0

这个程序基本上去一个网站并获取特定 div 标签中的所有链接。然后它导航到每个链接并获取这些页面中的链接。

但是,在成功获得第一个链接并到达第一个网站后,它会重新检查 windows 窗体数据并将类变量重置为其原始值,从而丢失所有链接。

为什么它会重新加载 Windows 表单数据,我如何保留以前的数据?

Imports System.Text.RegularExpressions

Public Class Form

Private stage As String = "Getting Page Links"
Dim PageUrls() As String = {}
Dim PageHtml() As String = {}

Private Sub Form_Load(sender As Object, e As System.EventArgs) Handles Me.Load

    WebBrowser.Navigate("websiteurlhidden")


End Sub

Private Sub WebBrowser_DocumentCompleted(sender As Object, e As System.Windows.Forms.WebBrowserDocumentCompletedEventArgs) Handles WebBrowser.DocumentCompleted
    If WebBrowser.ReadyState = WebBrowserReadyState.Complete Then

        Try




            Select Case stage
                Case "Getting Page Links"

                    Dim htmlDocument As HtmlDocument = Me.WebBrowser.Document
                    Dim htmlElementCollection As HtmlElementCollection = htmlDocument.GetElementsByTagName("DIV")

                    For Each htmlElement As HtmlElement In HtmlElementCollection

                        Dim imgUrl As String = htmlElement.GetAttribute("classname")
                        If imgUrl = " nine " Then



                            Dim linkIndex As Integer = 0
                            Dim index2 As Integer = 0
                            For Each link As HtmlElement In htmlElement.GetElementsByTagName("a")
                                If linkIndex >= 26 Then
                                    If Not String.IsNullOrEmpty(link.GetAttribute("href")) Then
                                        ReDim Preserve PageUrls(index2)

                                        PageUrls(index2) = link.GetAttribute("href")
                                        ' MessageBox.Show(link.GetAttribute("href"))
                                        '  MessageBox.Show(PageUrls(linkIndex))
                                        index2 = index2 + 1
                                    End If
                                End If
                                linkIndex = linkIndex + 1
                            Next

                            For Each str As String In PageUrls
                                '          MessageBox.Show(str)
                            Next
                            stage = "Going through  pages"
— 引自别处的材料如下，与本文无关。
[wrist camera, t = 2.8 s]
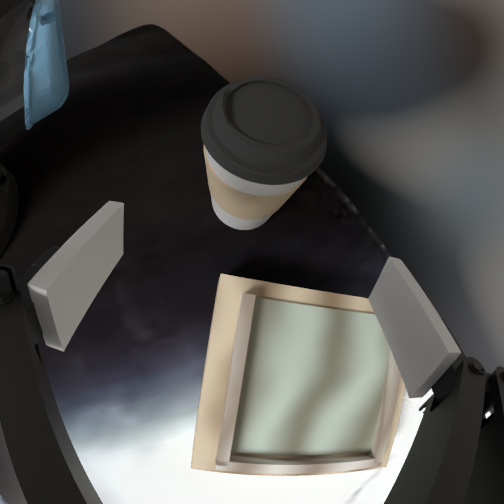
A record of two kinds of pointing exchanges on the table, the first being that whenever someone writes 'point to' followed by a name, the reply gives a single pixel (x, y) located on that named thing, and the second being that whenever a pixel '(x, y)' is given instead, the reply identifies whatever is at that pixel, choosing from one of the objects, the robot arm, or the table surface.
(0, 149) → the table surface
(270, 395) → the tray
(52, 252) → the robot arm
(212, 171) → the coffee cup
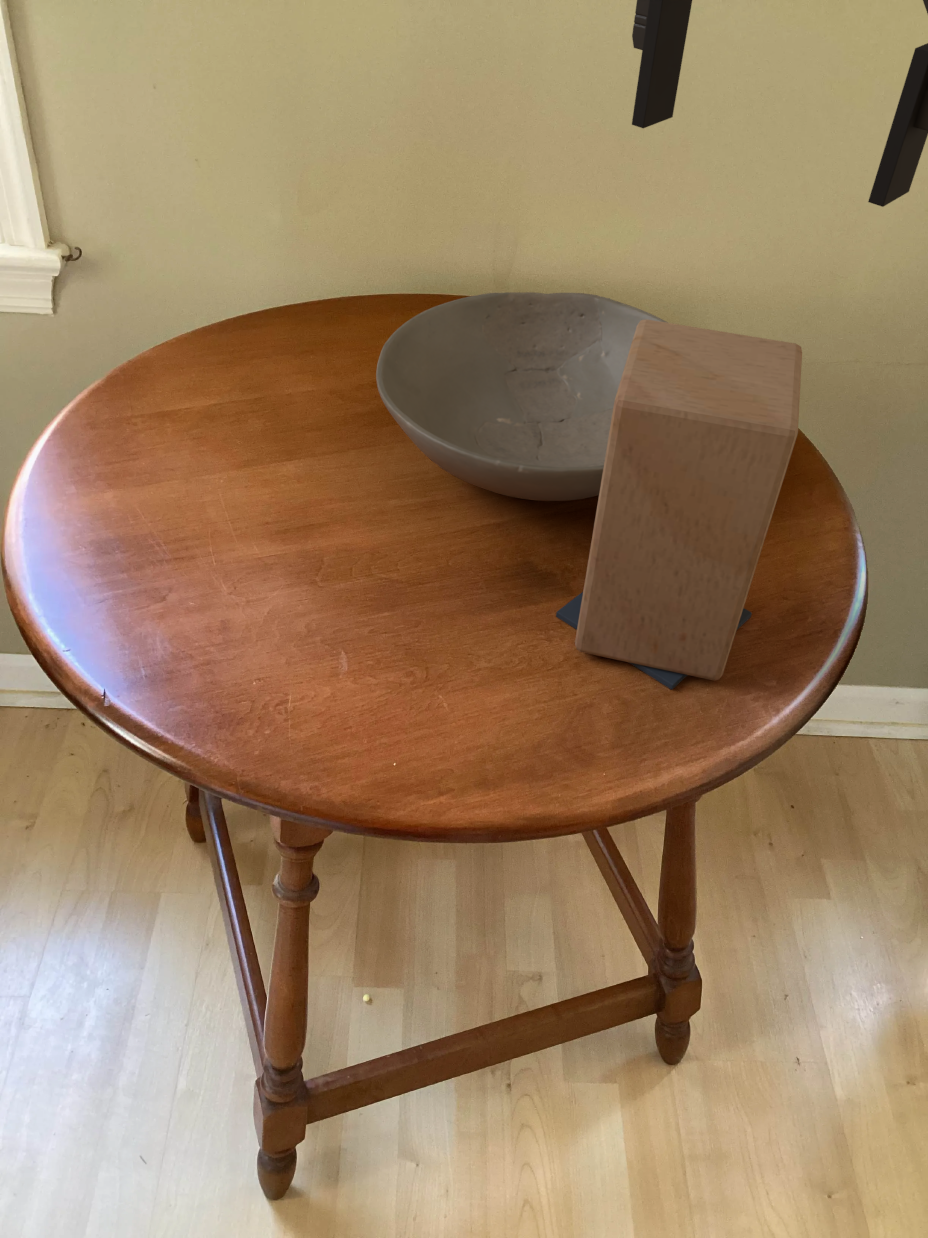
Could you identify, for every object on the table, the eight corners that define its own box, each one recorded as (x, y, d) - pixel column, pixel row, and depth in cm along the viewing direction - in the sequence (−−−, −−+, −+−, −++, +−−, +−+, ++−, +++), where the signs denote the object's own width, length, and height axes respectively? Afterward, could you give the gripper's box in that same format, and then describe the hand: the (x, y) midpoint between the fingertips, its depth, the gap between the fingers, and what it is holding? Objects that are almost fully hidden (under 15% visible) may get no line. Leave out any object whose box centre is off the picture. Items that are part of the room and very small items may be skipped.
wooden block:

                        End If

                    Next

                    GoThroughPages()

                Case "Going through  pages"

                    Dim htmlDocument As HtmlDocument = Me.WebBrowser.Document
                    Dim htmlElementCollection As HtmlElementCollection = htmlDocument.GetElementsByTagName("DIV")
                    Dim linkIndex As Integer = 0
                    For Each htmlElement As HtmlElement In HtmlElementCollection

                        Dim imgUrl As String = htmlElement.GetAttribute("classname")
                        If imgUrl = " nine " Then
                            ReDim Preserve PageHtml(linkIndex)
                            'need to make permanent.
                            PageHtml(linkindex) = htmlElement.ToString()

                            Dim PageDownloadLinks = htmlElement.GetElementsByTagName("a")

                        End If
                        End
                    Next

                    ' GoThroughPages()

                Case Else
                    MessageBox.Show("case else")

            End Select

        Catch ex As Exception
            '  MessageBox.Show(ex.Message & " " & ex.ToString)
        End Try
    End If

End Sub

Private Sub GoThroughPages()

    For linkIndex As Integer = 0 To PageUrls.Count - 1


        MessageBox.Show(PageUrls(linkIndex))
        WebBrowser.Navigate(PageUrls(linkIndex))
        Delay(3)
        While (WebBrowser.IsBusy)

            Application.DoEvents()
        End While
    Next

End Sub

Sub Delay(ByVal dblSecs As Double)

    Const OneSec As Double = 1.0# / (1440.0# * 60.0#)
    Dim dblWaitTil As Date
    Now.AddSeconds(OneSec)
    dblWaitTil = Now.AddSeconds(OneSec).AddSeconds(dblSecs)
    Do Until Now > dblWaitTil
        Application.DoEvents() ' Allow windows messages to be processed
    Loop

End Sub

End Class
4

1 回答 1

0

简单的解决方案是更改:

Dim linkIndex As Integer = 0

Static linkIndex As Integer = 0

这将导致linkIndex在调用之间保留其值,并且ReDim Preserve PageHtml(linkIndex)不会在每次调用时重置。

于 2013-02-23T01:33:26.490 回答